Gli hosting providers dovevano rimuovere le pagine su cui comparivano i video di Tiziana Cantone. Napoli – Facebook 1 a 0. La procura nord del capoluogo campano ha rigettato in parte il reclamo del Social Network che voleva a tutti i costi difendersi dall’accusa di non aver rimosso i video della trentunenne che lo scorso 12 settembre si è suicidata dopo la diffusione virale sul web di alcune sue immagini a sfondo sessuale.
“Quest’ordinanza afferma un principio molto importante – ha spiegato Andrea Orefice, avvocato della madre di Tiziana – e cioè che gli hosting providers non sono esonerati dall’obbligo di rimuovere contenuti illeciti, anche se non è intervenuto un provvedimento da parte dell’autorità”.
In aula i legali del colosso del web sostenevano, invece, che solo dopo l’adozione di una disposizione ufficiale sarebbe scattato l’obbligo di rimuovere tutto i link a quei contenuti per cui Tiziana non aveva dato alcun consenso.
Anche in linea generale, comunque, fino ad oggi Facebook ha sempre sostenuto di procedere con le cancellazioni solo su richiesta, appunto di Garante della Privacy o dell’Autorità giudiziaria. “Il giudice, oggi, ha affermato un principio ineccepibile – ha sottolineato Orefice – secondo cui l’obbligo di rimozione insorge nel momento esatto in cui se ne accorge un qualsiasi altro cittadino o arriva la segnalazione da parte del diretto interessato.
E Tiziana lo aveva fatto: poco dopo la diffusione del materiale che la riguardava aveva segnalato a Facebook che quei contenuti la offendevano e che non aveva autorizzato nessuno a creare quelle pagine. Adesso i link non ci sono più, ma il giudice ha affermato che anche per il futuro Facebook è obbligato a vietare che quelle pagine ricompaiano.

- Dettagli del compito
Trascrivi fedelmente il brano dell'articolo sull'ordinanza contro Facebook, partendo da "E Tiziana lo" e arrivando fino a "quelle pagine ricompaiano.".

- Materiale di riferimento

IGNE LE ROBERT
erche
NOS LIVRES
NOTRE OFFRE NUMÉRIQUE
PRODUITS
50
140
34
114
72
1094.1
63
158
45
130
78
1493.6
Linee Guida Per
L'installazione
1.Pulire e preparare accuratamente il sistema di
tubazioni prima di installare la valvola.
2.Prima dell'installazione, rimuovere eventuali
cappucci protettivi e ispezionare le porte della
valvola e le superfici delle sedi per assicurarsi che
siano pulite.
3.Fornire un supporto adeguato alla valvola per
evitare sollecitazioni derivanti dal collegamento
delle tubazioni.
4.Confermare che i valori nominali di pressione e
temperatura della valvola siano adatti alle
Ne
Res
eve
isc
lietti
==
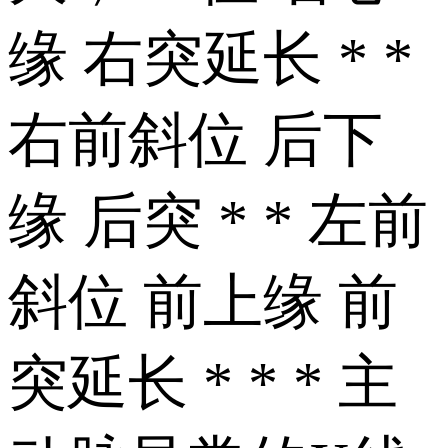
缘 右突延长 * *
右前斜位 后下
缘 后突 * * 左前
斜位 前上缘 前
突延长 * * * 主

- Risposta scritta
E Tiziana lo aveva fatto: poco dopo la diffusione del materiale che la riguardava aveva segnalato a Facebook che quei contenuti la offendevano e che non aveva autorizzato nessuno a creare quelle pagine. Adesso i link non ci sono più, ma il giudice ha affermato che anche per il futuro Facebook è obbligato a vietare che quelle pagine ricompaiano.